Ini merupakan uslub (tata bahasa) yang dibuat-buat, asing, tidak dikenal oleh bangsa Arab, dan tidak sesuai dengan lisan mereka, bahkan tidak memiliki kedudukan dalam tata bahasa Arab (I’rob).
Apakah dunia telah mendengar seseorang yang menyebut nasab Nabi dengan mengatakan Muhammad ‘Abdullah?
Lihatlah bagaimana penghilangan (lafazh ibnu) ini telah mengundang kesamaran ketika disatukan antara nama laki-laki dengan nama perempuan, sebagai contoh Asma’ dan Kharijah. Nama ini tidak akan jelas di atas kertas, kecuali dengan menyambungkan nasab dengan lafazh “ibnu” fulan atau “binti” fulan.
Terdapat pula kekeliruan para istri yang menisbahkan namanya kepada suami. Misalnya istri bernama Fathimah bin ‘Abdullah, setelah menikah dengan Ahmad maka ia menisbahkan namanya menjadi Fathimah Ahmad. Ini banyak dijumpai pada masyarakat umum.
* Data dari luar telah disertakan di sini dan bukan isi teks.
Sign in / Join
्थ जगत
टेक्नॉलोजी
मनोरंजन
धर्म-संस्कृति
NAMA-NAMA YANG DISUNNAHKAN DAN DIPERBOLEHKAN
Urutan dan tingkatan nama-nama yang disunnahkan dan diperbolehkan adalah sebagai berikut:
1. ‘Abdullah dan ‘Abdurrahman
Disunnahkan memberi nama dengan dua nama yakni ‘Abdullah (hamba Allah) dan ‘Abdurrahman (hambanya Yang Maha Pengasih), sebagaimana sabda Rasulullah shallallahu ‘alaihi wasallam:
إِنَّ أَحَبَّ اْلأَسْمَاءِ إِلَى اللهِ عَبْدُ اللهِ وَعَبْدُ الرَّحْمَنِ
“Sesungguhnya nama yang paling dicintai oleh Allah adalah ‘Abdullah dan ‘Abdurrahman.” (HR Muslim, Abu Dawud dan selainnya dari Ibnu ‘Umar radhiyallahu ‘anhu)
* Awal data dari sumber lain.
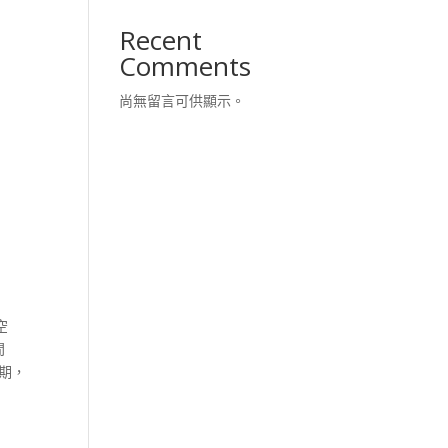
Recent
Comments
尚無留言可供顯示。
空
間
期，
Nabi shallallahu ‘alaihi wasallam sendiri juga telah menamai putra pamannya—‘Abbas radhiyallahu ‘anhu—dengan nama ‘Abdullah.
Di kalangan para sahabat ada sekitar 300 orang yang semuanya bernama ‘Abdullah. Begitu pula bayi pertama yang lahir dari kalangan kaum Muhajirin setelah hijrah ke Madinah adalah bernama ‘Abdullah bin Zubair radhiyallahu ‘anhu.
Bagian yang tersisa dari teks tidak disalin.